As we await the arrival of more advanced human species on planet earth part of a interim answer might be to better employ a “three strikes and you’re out” program where three strikes are automatically “awarded” for a heinous crime but for lesser offenses single strikes, and parts of strikes (i.e. a 1,000th of a strike for a parking violation), are meted out for criminal behavior typically with no associated incarceration. These awards would be permanent in nature and carried, as a lifelong liability, upon one’s person. In this way individuals will have to take responsibility for their actions and are punished, but are also given an opportunity to return to becoming a responsible individual by changing their behavior, If this is not their choice they will continue to accumulate penalties until the three strike level is reached.
While it is difficult to know the consequences of any innovative action such as the “three strikes and you’re out” approach it clearly appears to be an idea whose time has come.

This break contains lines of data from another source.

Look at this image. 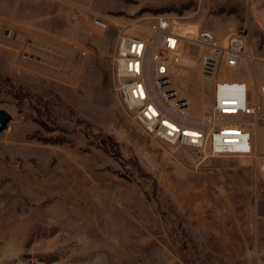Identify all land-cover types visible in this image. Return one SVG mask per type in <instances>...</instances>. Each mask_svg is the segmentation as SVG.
Returning a JSON list of instances; mask_svg holds the SVG:
<instances>
[{"label": "rangeland", "instance_id": "1", "mask_svg": "<svg viewBox=\"0 0 264 264\" xmlns=\"http://www.w3.org/2000/svg\"><path fill=\"white\" fill-rule=\"evenodd\" d=\"M157 16L183 37L171 76L193 112L213 101L203 30L245 37L251 60L225 77L257 95L264 0H0V109L12 116L0 132V264H264V178L252 161L193 164L149 137L114 91L118 34H143Z\"/></svg>", "mask_w": 264, "mask_h": 264}, {"label": "built area", "instance_id": "2", "mask_svg": "<svg viewBox=\"0 0 264 264\" xmlns=\"http://www.w3.org/2000/svg\"><path fill=\"white\" fill-rule=\"evenodd\" d=\"M75 11L94 26L107 27L90 10ZM146 21L143 34H118L112 57L113 88L133 121L149 137L173 146L195 165L218 156L249 158L264 178V145L259 147L255 141L257 129L264 124V83L252 97L244 81L225 77V71L238 67L241 58L251 60L245 37L232 34L219 41L207 30L197 34L195 42L207 51L201 74L214 82L210 109L195 113L171 76L179 64L183 37L172 29L167 17ZM4 31L5 38L11 40L12 30ZM23 46L37 47L28 41ZM22 54L24 58L32 56L26 50ZM84 55V51L79 52L78 59Z\"/></svg>", "mask_w": 264, "mask_h": 264}, {"label": "water", "instance_id": "3", "mask_svg": "<svg viewBox=\"0 0 264 264\" xmlns=\"http://www.w3.org/2000/svg\"><path fill=\"white\" fill-rule=\"evenodd\" d=\"M11 119L12 116L7 110L0 109V132L7 128V125Z\"/></svg>", "mask_w": 264, "mask_h": 264}, {"label": "bare ground", "instance_id": "4", "mask_svg": "<svg viewBox=\"0 0 264 264\" xmlns=\"http://www.w3.org/2000/svg\"><path fill=\"white\" fill-rule=\"evenodd\" d=\"M181 35V34H180ZM182 56H180V59H181ZM180 59H179V62H180Z\"/></svg>", "mask_w": 264, "mask_h": 264}]
</instances>
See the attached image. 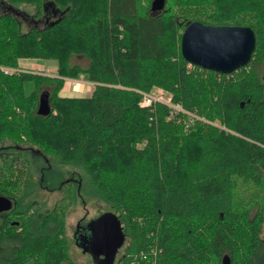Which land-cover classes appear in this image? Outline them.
Masks as SVG:
<instances>
[{
	"label": "trees",
	"instance_id": "1",
	"mask_svg": "<svg viewBox=\"0 0 264 264\" xmlns=\"http://www.w3.org/2000/svg\"><path fill=\"white\" fill-rule=\"evenodd\" d=\"M154 1L0 0V195L19 219L0 225V264H76L64 217L90 200L120 219L115 264H264V0ZM17 5L32 7L25 30ZM191 21L249 26V62L225 74L185 61ZM25 57L55 72L18 69ZM80 75L91 93L60 95ZM154 88L182 111L140 105ZM35 185L58 198L44 206Z\"/></svg>",
	"mask_w": 264,
	"mask_h": 264
},
{
	"label": "water",
	"instance_id": "2",
	"mask_svg": "<svg viewBox=\"0 0 264 264\" xmlns=\"http://www.w3.org/2000/svg\"><path fill=\"white\" fill-rule=\"evenodd\" d=\"M162 2L163 0H155L154 4L158 6ZM254 47L255 34L249 26L210 25L191 21L185 23L180 37V52L185 61L225 74L246 65ZM46 96L41 94L39 97L38 114H47L50 110ZM10 205L11 200L0 195V210L7 209ZM88 227L87 250L94 264H112L116 252L124 242L119 217L110 210L103 211L88 223ZM99 255L103 257L100 258ZM219 264H231L229 256L222 255Z\"/></svg>",
	"mask_w": 264,
	"mask_h": 264
},
{
	"label": "rangeland",
	"instance_id": "3",
	"mask_svg": "<svg viewBox=\"0 0 264 264\" xmlns=\"http://www.w3.org/2000/svg\"><path fill=\"white\" fill-rule=\"evenodd\" d=\"M31 6L28 5H17L13 7L12 12L16 15L20 27L22 30L29 27V24L25 17L30 18L27 14L31 13ZM81 63H84V60H81ZM18 69L22 71H31V72H39L45 74H51L55 72L56 69V61L52 59H42V58H19L18 59ZM261 73L264 74V69H262ZM63 87L60 91V95L63 96H87L91 93L93 89V83L89 81H85L82 75L79 78H70L67 77L64 80ZM42 163L35 164V167L31 169L32 176L36 181L40 177H43L41 173V165ZM44 165V164H43ZM49 178V177H48ZM36 188L39 187L35 185ZM36 198H38L44 206H51L53 201L58 198L59 193L57 191H46L45 189H38V192L35 193ZM110 210L107 205H105L102 201L90 200L84 204L81 202H76L73 206L71 205L70 209L65 214V225H64V235L68 241V254L73 258L76 264H91L88 261V254L82 253L80 249L75 248L73 242L69 243L72 238V230L74 229L75 222L78 218L84 217V220H88L89 218L97 215L100 212ZM111 211V210H110ZM117 215L113 210L111 211ZM264 235V228L262 233ZM72 240V239H71ZM127 242L124 241V244ZM122 253V248H120L118 254Z\"/></svg>",
	"mask_w": 264,
	"mask_h": 264
},
{
	"label": "flooded vegetation",
	"instance_id": "4",
	"mask_svg": "<svg viewBox=\"0 0 264 264\" xmlns=\"http://www.w3.org/2000/svg\"><path fill=\"white\" fill-rule=\"evenodd\" d=\"M57 15H58L57 12H55V11L50 12L47 10L46 14L43 17H39L38 21L42 20L44 22H48L49 20L54 19ZM13 205L14 204H12V201H11V205L9 208L0 210V225L5 224V228L11 227V226H18V224H19V219L17 217H15L13 214H10ZM100 213H102V212H100ZM100 213H98V214H100ZM98 214L89 218L88 220H84V217L78 218L75 222L74 229L72 230V238H71L72 240L70 239V241H69V243H71V241H72L75 248L80 249V251L82 253L88 254V261H90L91 264H94V262H93L91 254H89L90 252L87 250V248L89 246L88 223L92 219L96 218L98 216ZM125 239H126V236H125ZM66 242L68 243L67 239H66ZM120 248H119V250H120ZM119 250L116 252V255L113 259L112 264H115L116 260L119 257V254H118ZM99 257L102 258L103 256L99 255Z\"/></svg>",
	"mask_w": 264,
	"mask_h": 264
},
{
	"label": "built area",
	"instance_id": "5",
	"mask_svg": "<svg viewBox=\"0 0 264 264\" xmlns=\"http://www.w3.org/2000/svg\"><path fill=\"white\" fill-rule=\"evenodd\" d=\"M1 69H3L2 71L4 72L11 70L10 68H6V67H1ZM155 101H160V103L161 102L164 103L167 107L170 108V112L182 111L181 105L177 103L173 104L171 102V96L165 91H163L161 88H154L150 92L144 94L140 102V105H148Z\"/></svg>",
	"mask_w": 264,
	"mask_h": 264
},
{
	"label": "bare ground",
	"instance_id": "6",
	"mask_svg": "<svg viewBox=\"0 0 264 264\" xmlns=\"http://www.w3.org/2000/svg\"><path fill=\"white\" fill-rule=\"evenodd\" d=\"M124 239H125V234H124Z\"/></svg>",
	"mask_w": 264,
	"mask_h": 264
}]
</instances>
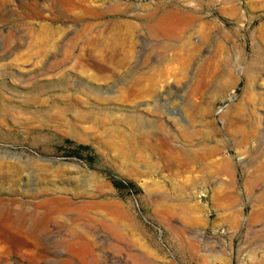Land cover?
Here are the masks:
<instances>
[{"label":"rangeland","instance_id":"1","mask_svg":"<svg viewBox=\"0 0 264 264\" xmlns=\"http://www.w3.org/2000/svg\"><path fill=\"white\" fill-rule=\"evenodd\" d=\"M0 264H264V0H0Z\"/></svg>","mask_w":264,"mask_h":264}]
</instances>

The dramatic advent in personal identification technologies will assure that the right person is being charged and monitored. A huge additional benefit will be the freeing up of the remarkably enormous sums presently being expended for the incarceration of large numbers of prisoners at a time that societal cost saving is an imperative issue. The monies saved could certainly be directed toward better investments in the health and welfare of society.
There are hard core death penalty opponents who disagree with the statistic but, it is clear that the death penalty deters murder in the same way that the concealed carry of firearms by well-trained and responsible citizens reduces crime.